For the rest of your life, the trust pays you an income. The income is a fixed percentage of the current fair market value of the trust assets at the beginning of each year. The percentage is set by you upon the creation of the trust, but cannot be lower than 5%. If the value of the trust increases from one year to the next because the investment return is greater than the fixed percentage payout, then your income also increases.

One major advantage is the sizable income tax deduction when gifts are made to the trust. The amount of the income tax deduction is based on the value of the property transferred, your age, and the fixed percentage you have chosen to receive. You may make additional gifts to the trust at any time. An additional income tax deduction will be available for those gifts, and your income will increase as a result of the increase in the value of the trust.

Your contributed assets can be sold by the trust which is tax-exempt and reinvested without incurring a capital gains tax.Your income stream may be increased if the property you place in the trust is sold and the full proceeds reinvested at the current market rates. Your estate tax may be reduced.

The trust pays you a fixed percentage of the current fair market value of the trust assets each year. The amount may not be less than 5% determined at the time the trust is created. The income may likely increase as the value of the assets increases. The unitrust can also receive additional contributions at any time.

You, your spouse, or another person designated by you, will receive the income from the trust.At the end of the trust term, the trust is dissolved and all of its assets are then transferred to the Sisters of the Holy Family. Your name and your gift will enable the Sisters to continue their mission in today's world and to care for their elderly and frail members.
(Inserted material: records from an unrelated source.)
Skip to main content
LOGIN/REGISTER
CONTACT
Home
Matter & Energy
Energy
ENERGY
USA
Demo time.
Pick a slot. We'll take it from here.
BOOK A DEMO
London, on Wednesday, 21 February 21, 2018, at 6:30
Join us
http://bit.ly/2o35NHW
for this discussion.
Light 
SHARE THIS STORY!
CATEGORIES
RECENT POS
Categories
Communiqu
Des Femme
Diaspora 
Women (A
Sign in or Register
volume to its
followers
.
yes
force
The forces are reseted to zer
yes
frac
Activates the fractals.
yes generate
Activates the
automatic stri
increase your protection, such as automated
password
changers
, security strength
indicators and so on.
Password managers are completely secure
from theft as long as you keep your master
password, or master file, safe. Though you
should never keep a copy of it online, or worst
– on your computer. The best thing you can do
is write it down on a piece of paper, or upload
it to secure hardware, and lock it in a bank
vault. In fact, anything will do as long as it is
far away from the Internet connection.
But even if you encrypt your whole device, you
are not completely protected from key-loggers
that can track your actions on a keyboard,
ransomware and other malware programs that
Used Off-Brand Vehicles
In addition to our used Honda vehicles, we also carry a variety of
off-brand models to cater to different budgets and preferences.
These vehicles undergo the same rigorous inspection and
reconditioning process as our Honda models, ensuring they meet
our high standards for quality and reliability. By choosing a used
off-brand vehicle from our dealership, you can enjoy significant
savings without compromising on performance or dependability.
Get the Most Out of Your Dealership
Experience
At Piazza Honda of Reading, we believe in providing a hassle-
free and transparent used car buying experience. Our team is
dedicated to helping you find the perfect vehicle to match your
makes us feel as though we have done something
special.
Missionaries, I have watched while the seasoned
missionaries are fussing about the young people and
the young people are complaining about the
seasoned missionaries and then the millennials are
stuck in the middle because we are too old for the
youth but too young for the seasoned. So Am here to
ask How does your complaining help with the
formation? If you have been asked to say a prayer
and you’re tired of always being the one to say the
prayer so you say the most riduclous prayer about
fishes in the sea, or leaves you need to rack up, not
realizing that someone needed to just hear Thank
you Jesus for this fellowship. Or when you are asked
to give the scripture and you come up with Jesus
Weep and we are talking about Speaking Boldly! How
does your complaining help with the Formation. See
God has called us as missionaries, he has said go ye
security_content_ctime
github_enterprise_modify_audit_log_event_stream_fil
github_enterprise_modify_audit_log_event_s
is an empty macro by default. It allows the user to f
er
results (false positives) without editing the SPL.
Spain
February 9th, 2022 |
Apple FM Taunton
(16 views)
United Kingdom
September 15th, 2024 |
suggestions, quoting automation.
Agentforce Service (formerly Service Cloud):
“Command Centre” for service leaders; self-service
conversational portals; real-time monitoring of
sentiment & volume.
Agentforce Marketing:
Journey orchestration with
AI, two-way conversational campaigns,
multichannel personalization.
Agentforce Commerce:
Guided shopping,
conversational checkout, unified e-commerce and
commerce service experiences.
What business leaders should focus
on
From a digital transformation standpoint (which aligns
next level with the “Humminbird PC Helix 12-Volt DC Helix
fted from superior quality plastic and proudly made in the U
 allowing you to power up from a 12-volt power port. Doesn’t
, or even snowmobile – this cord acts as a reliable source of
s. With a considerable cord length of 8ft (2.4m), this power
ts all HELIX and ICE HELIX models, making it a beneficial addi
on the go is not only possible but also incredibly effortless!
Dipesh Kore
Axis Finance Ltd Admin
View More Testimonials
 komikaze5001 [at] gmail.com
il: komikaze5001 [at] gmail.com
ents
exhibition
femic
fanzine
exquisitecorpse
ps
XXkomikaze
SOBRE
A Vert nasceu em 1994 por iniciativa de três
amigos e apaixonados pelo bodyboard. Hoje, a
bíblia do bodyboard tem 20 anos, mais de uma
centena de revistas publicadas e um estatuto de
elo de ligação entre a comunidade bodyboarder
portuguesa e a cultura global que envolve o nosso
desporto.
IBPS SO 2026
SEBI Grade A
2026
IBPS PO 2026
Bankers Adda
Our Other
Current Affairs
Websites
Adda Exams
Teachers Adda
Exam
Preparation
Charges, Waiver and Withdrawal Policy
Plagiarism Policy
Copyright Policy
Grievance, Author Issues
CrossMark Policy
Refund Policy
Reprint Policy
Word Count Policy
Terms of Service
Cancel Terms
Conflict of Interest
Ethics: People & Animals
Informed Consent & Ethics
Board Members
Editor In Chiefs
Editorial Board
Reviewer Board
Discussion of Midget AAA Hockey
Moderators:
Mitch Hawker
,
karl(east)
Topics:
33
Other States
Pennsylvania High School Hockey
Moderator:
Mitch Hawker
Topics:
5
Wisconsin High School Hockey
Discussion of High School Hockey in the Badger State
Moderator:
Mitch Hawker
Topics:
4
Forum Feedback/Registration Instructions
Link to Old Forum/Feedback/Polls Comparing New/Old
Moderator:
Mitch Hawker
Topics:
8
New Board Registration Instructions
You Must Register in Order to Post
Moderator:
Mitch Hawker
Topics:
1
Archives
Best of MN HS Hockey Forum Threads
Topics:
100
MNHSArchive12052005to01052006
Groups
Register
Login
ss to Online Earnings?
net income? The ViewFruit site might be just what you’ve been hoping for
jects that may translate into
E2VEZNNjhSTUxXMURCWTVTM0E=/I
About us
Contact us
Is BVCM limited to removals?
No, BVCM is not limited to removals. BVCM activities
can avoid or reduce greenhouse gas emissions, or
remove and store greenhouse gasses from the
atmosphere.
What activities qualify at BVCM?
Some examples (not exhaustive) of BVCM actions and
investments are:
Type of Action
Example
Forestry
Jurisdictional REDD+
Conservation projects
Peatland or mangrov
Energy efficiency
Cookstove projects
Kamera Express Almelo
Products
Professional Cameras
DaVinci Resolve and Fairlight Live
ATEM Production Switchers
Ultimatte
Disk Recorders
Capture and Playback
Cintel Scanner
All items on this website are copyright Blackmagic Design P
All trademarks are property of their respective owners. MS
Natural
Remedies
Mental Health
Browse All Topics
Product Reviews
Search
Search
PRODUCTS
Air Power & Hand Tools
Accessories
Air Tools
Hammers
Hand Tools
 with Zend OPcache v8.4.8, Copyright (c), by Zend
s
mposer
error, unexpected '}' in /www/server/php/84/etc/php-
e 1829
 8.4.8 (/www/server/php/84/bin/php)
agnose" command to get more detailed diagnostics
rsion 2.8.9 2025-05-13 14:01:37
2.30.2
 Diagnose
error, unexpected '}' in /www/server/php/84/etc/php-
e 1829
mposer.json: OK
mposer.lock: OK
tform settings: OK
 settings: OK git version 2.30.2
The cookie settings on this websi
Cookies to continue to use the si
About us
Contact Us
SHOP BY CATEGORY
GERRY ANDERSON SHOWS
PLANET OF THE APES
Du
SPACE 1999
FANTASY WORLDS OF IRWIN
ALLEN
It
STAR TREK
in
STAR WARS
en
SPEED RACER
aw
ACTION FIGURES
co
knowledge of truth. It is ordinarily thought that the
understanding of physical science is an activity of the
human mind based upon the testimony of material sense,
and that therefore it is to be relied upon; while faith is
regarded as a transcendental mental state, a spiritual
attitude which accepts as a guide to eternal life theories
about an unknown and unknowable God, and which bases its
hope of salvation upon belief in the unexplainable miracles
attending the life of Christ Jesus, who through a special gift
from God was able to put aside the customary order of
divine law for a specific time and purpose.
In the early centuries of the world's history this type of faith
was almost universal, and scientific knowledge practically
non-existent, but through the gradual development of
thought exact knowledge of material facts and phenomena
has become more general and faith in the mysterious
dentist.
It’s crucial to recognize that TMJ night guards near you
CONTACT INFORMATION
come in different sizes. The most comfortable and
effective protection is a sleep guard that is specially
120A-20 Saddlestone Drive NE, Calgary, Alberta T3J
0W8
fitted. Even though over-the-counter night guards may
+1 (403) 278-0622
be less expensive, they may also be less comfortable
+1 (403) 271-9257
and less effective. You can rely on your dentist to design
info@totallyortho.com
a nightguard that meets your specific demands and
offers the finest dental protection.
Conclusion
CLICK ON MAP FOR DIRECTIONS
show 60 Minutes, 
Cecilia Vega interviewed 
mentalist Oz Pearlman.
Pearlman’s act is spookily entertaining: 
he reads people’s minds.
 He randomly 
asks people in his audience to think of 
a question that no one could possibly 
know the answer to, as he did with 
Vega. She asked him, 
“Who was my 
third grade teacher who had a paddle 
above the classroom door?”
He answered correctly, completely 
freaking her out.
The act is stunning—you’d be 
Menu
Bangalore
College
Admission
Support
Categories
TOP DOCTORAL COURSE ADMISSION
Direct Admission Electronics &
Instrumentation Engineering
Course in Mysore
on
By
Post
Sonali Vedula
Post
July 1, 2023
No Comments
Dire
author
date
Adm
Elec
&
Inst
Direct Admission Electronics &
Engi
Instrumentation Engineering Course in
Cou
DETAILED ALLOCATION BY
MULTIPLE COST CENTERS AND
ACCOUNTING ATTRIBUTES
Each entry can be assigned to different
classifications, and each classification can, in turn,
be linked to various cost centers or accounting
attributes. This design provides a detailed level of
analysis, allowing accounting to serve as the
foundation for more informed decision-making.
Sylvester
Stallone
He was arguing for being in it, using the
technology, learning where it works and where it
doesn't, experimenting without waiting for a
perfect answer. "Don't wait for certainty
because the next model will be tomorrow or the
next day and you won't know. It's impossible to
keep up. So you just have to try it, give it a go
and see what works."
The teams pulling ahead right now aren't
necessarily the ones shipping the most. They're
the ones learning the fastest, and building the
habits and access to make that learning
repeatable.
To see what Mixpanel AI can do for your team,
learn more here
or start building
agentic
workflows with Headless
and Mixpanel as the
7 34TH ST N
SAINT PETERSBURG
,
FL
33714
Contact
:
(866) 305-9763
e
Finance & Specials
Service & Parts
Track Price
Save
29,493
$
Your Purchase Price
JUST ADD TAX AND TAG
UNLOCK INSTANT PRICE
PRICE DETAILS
We suggest that you discuss this with your own attorney or financial advisor to understand the advantages for you of using a unitrust in your estate planning. Then, contact the Sisters' Development Director for details about your plan for funding and the trustee for your unitrust.

The minimum age for a beneficiary is 55 and the minimum gift required to establish a unitrust is $75,000.

 

For detailed information and advice, please consult your attorney, insurance broker and finance planner.